Following the successful completion of Step 1, an attempt is made to refine the order shifts by determining systematic differential shifts across the image, e.g., due to an expansion/contraction term. A failure in the Step 2 tests described below results in the adoption of the global fit determined from Step 1. Differential shifts cannot be computed for these cases.
Order centroid positions and weights found above are used in Step 2. This step differs from Step 1 in two important respects. First, a sufficient number of orders containing flux must be found both in the short- and long-wavelength (spatial) ends of the camera. If this distribution test fails, the global shift from Step 1 is adopted and applied to all lines in the image. A second difference from Step 1 is that Step 2 computes order spacings from the found centroids. A least-squares solution is then determined from the differences of the logarithms of these spacings versus echelle order number (because of the expected 1/m2-dependence in order separation) and the logarithms of the corresponding order spacings for the fiducial image. A quadratic least-squares solution is attempted for SWP images because a curvature term is sometimes necessary. For LWP images the least-squares solution is linear, while for LWR images the solution is two joined line segments across the camera.
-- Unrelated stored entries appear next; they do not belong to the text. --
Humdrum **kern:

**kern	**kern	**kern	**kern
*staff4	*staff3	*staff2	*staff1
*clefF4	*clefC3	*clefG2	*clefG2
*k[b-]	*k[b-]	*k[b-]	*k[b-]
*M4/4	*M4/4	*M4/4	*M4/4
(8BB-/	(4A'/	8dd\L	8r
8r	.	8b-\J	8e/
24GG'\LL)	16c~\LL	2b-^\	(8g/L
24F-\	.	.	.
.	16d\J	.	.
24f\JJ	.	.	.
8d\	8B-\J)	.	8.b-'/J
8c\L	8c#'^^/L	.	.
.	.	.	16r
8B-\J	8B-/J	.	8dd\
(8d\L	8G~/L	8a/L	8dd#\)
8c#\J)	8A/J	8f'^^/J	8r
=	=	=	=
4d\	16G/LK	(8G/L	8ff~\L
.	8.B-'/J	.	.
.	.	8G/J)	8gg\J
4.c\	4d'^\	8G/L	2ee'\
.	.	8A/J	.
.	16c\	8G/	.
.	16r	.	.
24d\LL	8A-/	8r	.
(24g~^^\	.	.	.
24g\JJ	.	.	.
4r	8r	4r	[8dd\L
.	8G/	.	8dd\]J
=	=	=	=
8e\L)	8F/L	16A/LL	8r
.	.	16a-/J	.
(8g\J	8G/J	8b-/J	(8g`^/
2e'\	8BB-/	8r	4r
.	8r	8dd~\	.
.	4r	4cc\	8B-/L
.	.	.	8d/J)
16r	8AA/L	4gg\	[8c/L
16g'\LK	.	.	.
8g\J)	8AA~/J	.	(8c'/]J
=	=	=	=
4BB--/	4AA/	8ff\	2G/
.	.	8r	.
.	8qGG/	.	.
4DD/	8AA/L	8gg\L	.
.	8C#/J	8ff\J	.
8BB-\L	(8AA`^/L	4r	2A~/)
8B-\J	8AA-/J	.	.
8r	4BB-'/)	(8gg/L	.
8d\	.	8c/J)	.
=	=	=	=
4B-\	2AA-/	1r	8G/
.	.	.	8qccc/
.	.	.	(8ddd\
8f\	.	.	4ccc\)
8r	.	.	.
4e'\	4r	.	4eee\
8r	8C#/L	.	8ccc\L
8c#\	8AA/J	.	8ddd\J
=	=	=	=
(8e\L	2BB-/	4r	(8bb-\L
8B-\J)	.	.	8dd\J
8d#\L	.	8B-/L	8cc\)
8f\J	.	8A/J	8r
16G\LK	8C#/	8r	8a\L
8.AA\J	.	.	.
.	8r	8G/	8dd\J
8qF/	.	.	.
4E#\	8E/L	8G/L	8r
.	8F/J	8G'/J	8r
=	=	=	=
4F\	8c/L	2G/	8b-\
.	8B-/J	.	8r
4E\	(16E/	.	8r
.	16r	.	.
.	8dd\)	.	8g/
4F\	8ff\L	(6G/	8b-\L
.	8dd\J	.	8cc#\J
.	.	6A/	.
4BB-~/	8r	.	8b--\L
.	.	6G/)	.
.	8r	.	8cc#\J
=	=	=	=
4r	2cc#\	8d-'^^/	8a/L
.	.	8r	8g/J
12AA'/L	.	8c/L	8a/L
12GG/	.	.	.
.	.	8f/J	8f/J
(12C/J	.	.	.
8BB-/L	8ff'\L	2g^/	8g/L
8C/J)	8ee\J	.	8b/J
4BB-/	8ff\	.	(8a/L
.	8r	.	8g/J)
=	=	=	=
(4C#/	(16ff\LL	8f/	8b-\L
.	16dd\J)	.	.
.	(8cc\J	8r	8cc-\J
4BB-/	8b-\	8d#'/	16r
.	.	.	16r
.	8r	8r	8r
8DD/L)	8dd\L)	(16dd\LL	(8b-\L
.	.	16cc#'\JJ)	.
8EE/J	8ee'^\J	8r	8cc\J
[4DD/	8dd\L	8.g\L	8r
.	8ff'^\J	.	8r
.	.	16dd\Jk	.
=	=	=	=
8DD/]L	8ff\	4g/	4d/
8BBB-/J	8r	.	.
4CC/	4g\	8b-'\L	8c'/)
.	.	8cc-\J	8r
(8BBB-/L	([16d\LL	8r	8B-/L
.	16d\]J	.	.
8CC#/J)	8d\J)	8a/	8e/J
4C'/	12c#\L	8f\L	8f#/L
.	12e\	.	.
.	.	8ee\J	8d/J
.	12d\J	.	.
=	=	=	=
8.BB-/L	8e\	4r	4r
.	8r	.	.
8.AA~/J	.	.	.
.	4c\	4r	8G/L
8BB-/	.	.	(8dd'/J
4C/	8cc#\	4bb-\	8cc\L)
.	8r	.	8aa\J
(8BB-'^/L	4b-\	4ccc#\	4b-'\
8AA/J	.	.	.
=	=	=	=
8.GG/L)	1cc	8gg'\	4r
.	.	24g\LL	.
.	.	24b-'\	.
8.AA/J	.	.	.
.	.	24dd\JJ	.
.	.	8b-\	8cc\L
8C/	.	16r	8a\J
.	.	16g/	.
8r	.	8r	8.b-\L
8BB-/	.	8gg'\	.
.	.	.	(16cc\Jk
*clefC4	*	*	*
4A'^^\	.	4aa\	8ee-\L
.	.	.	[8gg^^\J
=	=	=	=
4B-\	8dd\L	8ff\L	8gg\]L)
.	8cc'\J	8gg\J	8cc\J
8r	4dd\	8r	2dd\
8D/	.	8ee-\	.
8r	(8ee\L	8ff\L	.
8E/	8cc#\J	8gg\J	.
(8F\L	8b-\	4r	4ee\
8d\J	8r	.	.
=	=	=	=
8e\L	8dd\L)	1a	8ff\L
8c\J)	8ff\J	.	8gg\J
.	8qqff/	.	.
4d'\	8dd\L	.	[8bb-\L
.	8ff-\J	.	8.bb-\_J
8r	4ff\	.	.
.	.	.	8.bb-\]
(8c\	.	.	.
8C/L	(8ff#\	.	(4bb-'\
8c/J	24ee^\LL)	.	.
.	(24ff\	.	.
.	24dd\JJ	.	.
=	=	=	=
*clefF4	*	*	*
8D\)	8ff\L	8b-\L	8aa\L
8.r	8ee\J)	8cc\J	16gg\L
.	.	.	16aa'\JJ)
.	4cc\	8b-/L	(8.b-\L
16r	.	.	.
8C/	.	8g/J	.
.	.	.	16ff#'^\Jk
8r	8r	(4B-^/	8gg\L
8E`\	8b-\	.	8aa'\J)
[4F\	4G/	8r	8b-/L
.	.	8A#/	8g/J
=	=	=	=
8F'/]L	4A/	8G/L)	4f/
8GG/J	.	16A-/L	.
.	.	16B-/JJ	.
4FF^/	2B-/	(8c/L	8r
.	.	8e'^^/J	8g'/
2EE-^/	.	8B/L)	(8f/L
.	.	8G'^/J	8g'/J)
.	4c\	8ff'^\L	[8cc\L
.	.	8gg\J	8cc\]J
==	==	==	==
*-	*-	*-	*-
As a quality-control check, ORDERG makes a test on the derived shifts at the end of Step 2. If any of the shifts exceed a threshold value of 4.0 pixels, Step 2 reverts to the solution from Step 1.
The found shifts resulting from Step 2 are defined literally only for the order centroid positions. As a practical matter, the final shift for a given order is applied uniformly to all lines associated with that order, including the adjacent lines containing background fluxes. Note that this can produce small shift discontinuities for lines located midway between the orders.